The year my best friend was killed in a work accident, my son was two, his mother and I around 22. As underskilled young parents, we had our share of breakdowns, but I was certain that we could get through anything and would be together as a family until death. I never thought the death that would be the beginning of our end would be someone else’s.

We were so young then, with so few life skills. We didn’t have the tools to navigate the immensity of my mourning, manifesting in prolonged sorrow and withdrawal. Within months of my friend’s passing, our relationship ended. We did the best we could with the tools we had at the time…I hold no blame for her. Shame, however, is a different story.

Amidst sadness, anger and confusion, I moved out from our shared home and began to awaken to this new parental context. Suddenly I was a part-time dad which, in my mind at the time, meant utter loser. While my mourning for my friend remained present and real, it was cleaner, simpler. I had no guilt mixed into my sadness.

My failure for my family, though, was a different type of devastation. It was my fault. I was supposed to have the skills to make it work. I was supposed to be able to communicate better. I was supposed to wake up with them every day and take care of them. I was supposed to find a way.

My own father left when I was an infant, and chose not to be involved in my life. Largely driven by my experience of abandonment, I had grown up clear about one thing: when I had a family one day, we would be together forever. My identity as a man had become deeply interwoven with my “success” as a parent and family man.
I was clearly insufficient in the one domain that most defines manhood. To my despair, I had become the vision I had of my own estranged father, an incompetent bumbling half-man. As it goes in life, my story began to drive my behaviours. Though it was not a “truth” that I was a failure as a result of my nuclear family ending, believing I was a failure was debilitating. Convincing myself that I was bereft of manhood had a very real impact on my relationships with my son and his mother. It impacted me everywhere.

A year later his mother was in a new partnership, which came packaged with two young daughters. Shortly thereafter, a nice home, dogs, minivan—and a new baby on the way. The fulfillment of the family I hadn’t been able to provide was now complete. I felt a deep resignation into my self-created irrelevance. I lost sight of where I fit into the equation. My shameful younger self with pre-existing ideas about family and failure decided they would be better off without me. I withdrew.

Looking back, it’s amazing to me how much my story that I was a failure led to actually failing, and not the other way around. Connecting with my son meant I had to work with his mother, and in every phone call there it was—my part-time-dad-ness. I was a diminished version of myself, ever present to my own shortcomings, both real and perceived. I arrived to each conversation self-berating, and behaved consistent with that—tentative, curt, indifferent, irrelevant, bitter, fearful, shameful.

I don’t envy her having to deal with my lack of presence, groundedness, consistency, and belonging, my deficiencies further amplified by our mutual frustration and righteousness.

I spent many years of my son’s youth feeling certain that I didn’t belong, my guilt compounded by not being able to be the dad I’d hoped to be.

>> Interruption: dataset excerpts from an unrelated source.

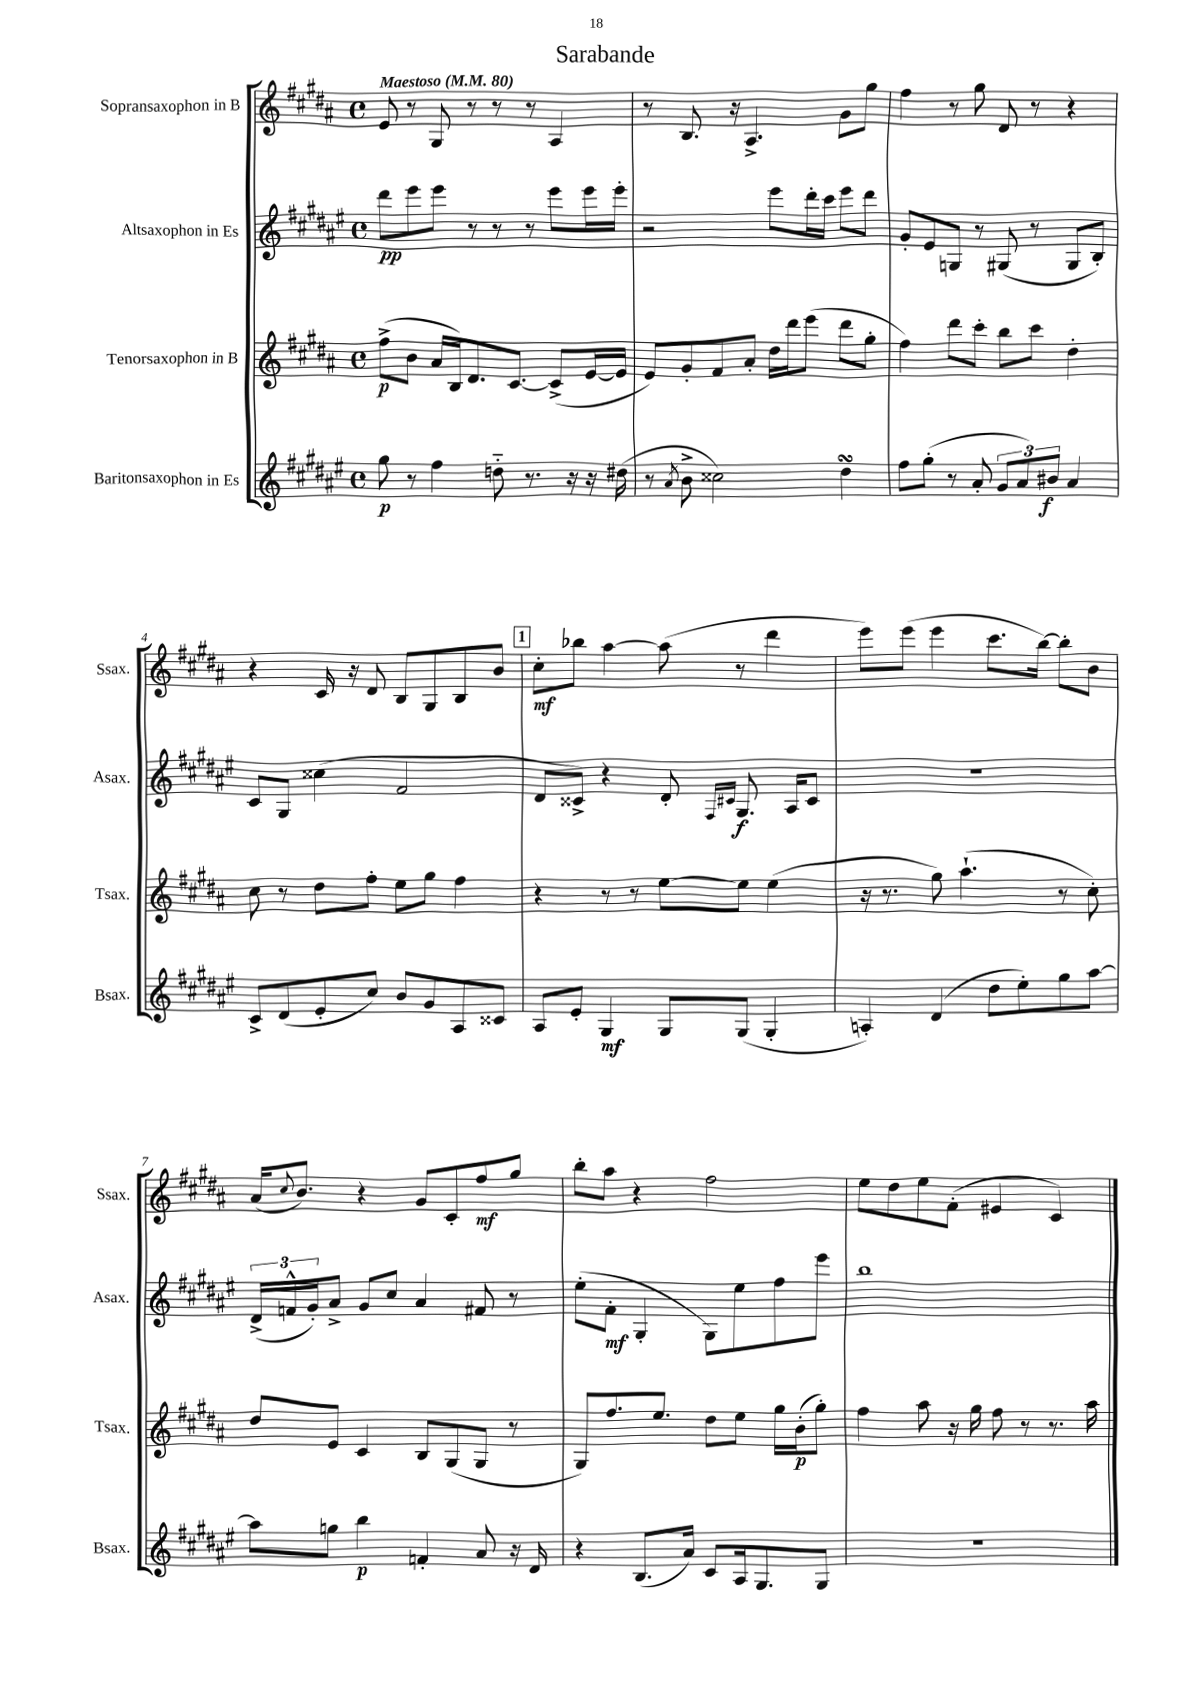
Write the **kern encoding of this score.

**kern	**kern	**kern	**kern
*staff4	*staff3	*staff2	*staff1
*clefG2	*clefG2	*clefG2	*clefG2
*k[f#c#g#d#a#e#]	*k[f#c#g#d#a#]	*k[f#c#g#d#a#e#]	*k[f#c#g#d#a#]
*M4/4	*M4/4	*M4/4	*M4/4
*met(c)	*met(c)	*met(c)	*met(c)
*MM80	*MM80	*MM80	*MM80
8gg#	(8ff#^	8ddd#	8e
8r	8b	8eee#	8r
4ff#	16a#	8eee#	8G#
.	16B)	.	.
.	8.d#	8r	8r
8dd'~	.	8r	8r
.	[8.c#	.	.
8.r	.	8r	8r
.	(8c#^]	8eee#	4A#
16r	.	.	.
16r	[16e	16eee#	.
(16dd#	16e]	16eee#'	.
=	=	=	=
8r	8e)	2r	8r
8qa#	.	.	.
8b^	8g#'	.	8.B
2cc##)	8f#	.	.
.	.	.	16r
.	8a#'	.	4.A#^
.	16dd#	8eee#	.
.	16ddd#	.	.
.	(8eee	16ddd#'	.
.	.	16ccc#	.
4dd#	8ddd#	8eee#	8g#
.	8gg#'	8ddd#	8gg#
=	=	=	=
8ff#	4ff#)	8g#'	4ff#
(8gg#'	.	8e#	.
8r	8ddd#	8G	8r
8a#'	8ccc#'	8r	8gg#
12g#	8bb	(8G#	8d#
12a#)	.	.	.
.	8ccc#	8r	8r
12b#	.	.	.
4a#	4dd#'	8G#	4r
.	.	8B')	.
=	=	=	=
8c#^	8cc#	8c#	4r
(8d#	8r	8G#	.
8e#'	8dd#	(4cc##	16c#
.	.	.	16r
8cc#)	8ff#'	.	8d#
8b	8ee	2f#	8B
8g#	8gg#	.	8G#
8A#	4ff#	.	8B
8c##	.	.	8b
=	=	=	=
8A#	4r	8d#	8cc#'
8e#'	.	8c##^)	8bb-
4G#	8r	4r	[4aa#
.	8r	.	.
8G#	[8ee	8d#'	(8aa#]
.	.	16qqF#	.
.	.	16qqc#	.
(8G#	8ee]	8.G#	8r
4G#'	(4ee	.	4ddd#
.	.	16A#	.
.	.	8c#	.
=	=	=	=
4A')	16r	1r	8eee)
.	8.r	.	.
.	.	.	(8eee
(4d#	8gg#)	.	4eee
.	(4.aa#`	.	.
8dd#	.	.	8.ccc#
8ee#')	.	.	.
.	.	.	[16bb)
8gg#	8r	.	8bb']
[8aa#	8cc#')	.	8b
=	=	=	=
8aa#]	8dd#	(24d#^	(16a#
.	.	24f^^	.
.	.	.	8qqcc#
.	.	.	8.b)
.	.	24g#')	.
8gg	8e	8a#^	.
4bb	4c#	8g#	4r
.	.	8cc#	.
4f'	8B	4a#	8g#
.	(8G#	.	8c#'
8a#	8G#	8f#	8ff#
16r	8r	8r	8gg#
16d#	.	.	.
=	=	=	=
4r	8G#)	(8ee#'	8bb'
.	8.ff#	8f#'	8aa#
(8.B	.	4G#'	4r
.	8.ee	.	.
16a#)	.	.	.
8c#	8dd#	8G#)	2ff#
16A#	8ee	8ee#	.
8.G#	.	.	.
.	16gg#	8ff#	.
.	(16b'	.	.
8G#	8gg#')	8eee#	.
=	=	=	=
1r	4ff#	1bb	8ee
.	.	.	8dd#
.	8aa#	.	8ee
.	16r	.	(8f#'
.	16gg#	.	.
.	8ff#	.	4e#
.	8r	.	.
.	8.r	.	4c#)
.	16aa#	.	.
==	==	==	==
*-	*-	*-	*-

By the time I began to transcend my failure story a decade had passed. I had been intermittently involved in my son’s early life. The years since have been a process of slow repair, rebuilding and reconnecting through the distance I had allowed to be created in our relationship.

It has now been 20 years since my nuclear family’s nuclear meltdown, and although I’m a vastly different human than I was, I can still tap into my shame. Everyone involved suffered, too, all inside of a myopic vision of how it is “supposed to go” and my inability to adapt to a new reality.

Today, my son and I are great friends and love spending time together. While we continue to deepen our connection and practice our communication, I know our fragmented history may forever impact our trust and depth. Still, I learned long ago that I can’t live in a state of shame and love at the same time. Only one of these feelings has a home here now.

Jason Guille lives and plays in Victoria, where he runs a social enterprise providing video livestream services and spends his recreation time making music, kayaking and in nature.